Pronouns: He/Him. Tom is a Housing Development Manager at The Kelsey, managing the business development pipeline, leading technical assistance projects, and supporting asset management and financial feasibility matters. A lawyer by trade, Tom is a 2015 graduate of the University of Miami School of Law and is licensed to practice law in Massachusetts, New Hampshire, the District of Columbia, and Florida. After practicing regulatory law for three years, Tom obtained his Real Estate Investment Certificate from Harvard Extension School, propelling him into the real estate development world. Tom joined The Kelsey after three years as a Development Associate for Capitol Seniors Housing, which focused on development of assisted living communities across the country. A few years into his career, Tom experienced an injury which has left him with permanent disabilities; through this challenge, Tom has come to know first-hand the structural obstacles that many people face when it comes to finding housing, and he has dedicated himself to identifying, confronting, and breaking down these obstacles. A Boston native and graduate of Boston College, Tom now resides in Fort Lauderdale, FL with his husband and their three dogs.
What part of The Kelsey’s mission are you proudest to be part of / support?
I am most proud of supporting The Kelsey’s missions of being “Radically Inclusive” and “Disability-Forward” in the development of housing. It is my sincere, core belief that housing is not solely about providing shelter; indeed, having a place to call “home” is an essential element of human dignity. We have a duty as a society to uphold and respect the dignity of every person, especially those living with disabilities. And The Kelsey’s mission is dedicated to working toward that end.

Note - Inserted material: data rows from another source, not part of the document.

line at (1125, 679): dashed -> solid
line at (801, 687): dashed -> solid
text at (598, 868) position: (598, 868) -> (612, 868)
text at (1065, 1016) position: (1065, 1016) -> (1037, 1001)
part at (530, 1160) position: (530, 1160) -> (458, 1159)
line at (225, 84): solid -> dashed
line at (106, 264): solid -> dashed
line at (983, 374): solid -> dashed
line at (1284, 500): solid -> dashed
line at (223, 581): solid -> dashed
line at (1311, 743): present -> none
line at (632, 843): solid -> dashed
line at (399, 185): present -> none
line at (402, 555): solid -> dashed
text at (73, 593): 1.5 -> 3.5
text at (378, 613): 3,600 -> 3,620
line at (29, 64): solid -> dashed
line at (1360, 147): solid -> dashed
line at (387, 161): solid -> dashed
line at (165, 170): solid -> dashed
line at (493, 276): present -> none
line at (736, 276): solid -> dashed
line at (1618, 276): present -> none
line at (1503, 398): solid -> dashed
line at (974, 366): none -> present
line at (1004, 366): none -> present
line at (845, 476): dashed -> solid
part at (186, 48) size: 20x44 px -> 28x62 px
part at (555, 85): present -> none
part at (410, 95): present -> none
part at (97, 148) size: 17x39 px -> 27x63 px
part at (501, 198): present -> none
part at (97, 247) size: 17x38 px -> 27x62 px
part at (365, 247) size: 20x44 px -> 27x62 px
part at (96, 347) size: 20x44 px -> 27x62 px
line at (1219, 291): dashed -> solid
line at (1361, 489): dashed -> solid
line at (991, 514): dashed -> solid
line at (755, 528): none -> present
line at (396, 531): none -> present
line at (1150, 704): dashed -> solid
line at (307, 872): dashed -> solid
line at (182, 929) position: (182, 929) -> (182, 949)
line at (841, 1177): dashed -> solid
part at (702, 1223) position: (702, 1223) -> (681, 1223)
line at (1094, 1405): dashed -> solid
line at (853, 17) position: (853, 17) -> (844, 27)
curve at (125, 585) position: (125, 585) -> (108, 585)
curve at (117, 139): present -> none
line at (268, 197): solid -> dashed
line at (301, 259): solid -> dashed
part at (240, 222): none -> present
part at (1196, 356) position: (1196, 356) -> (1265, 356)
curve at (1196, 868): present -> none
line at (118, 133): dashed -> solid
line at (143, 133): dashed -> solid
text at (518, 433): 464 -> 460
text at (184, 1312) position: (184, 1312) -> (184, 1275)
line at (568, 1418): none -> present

What does it mean to you to be Disability-Forward? Why does it matter?
To me, “Disability-Forward” means setting the stage for true equity for persons living with disabilities. In other words, ensuring that they have the tools and resources in place to surmount obstacles and live their version of their fullest lives. Whether it’s on a small scale or a more big-picture structural scale, it’s important that persons living with disabilities have a fair opportunity to become the fullest versions of themselves. Having stable housing is crucial to providing that fair opportunity. This matters because everybody facing hardship, including those living with disabilities, has so much to offer this world – and it’s in our best interest as a society to set them up to be able to do so.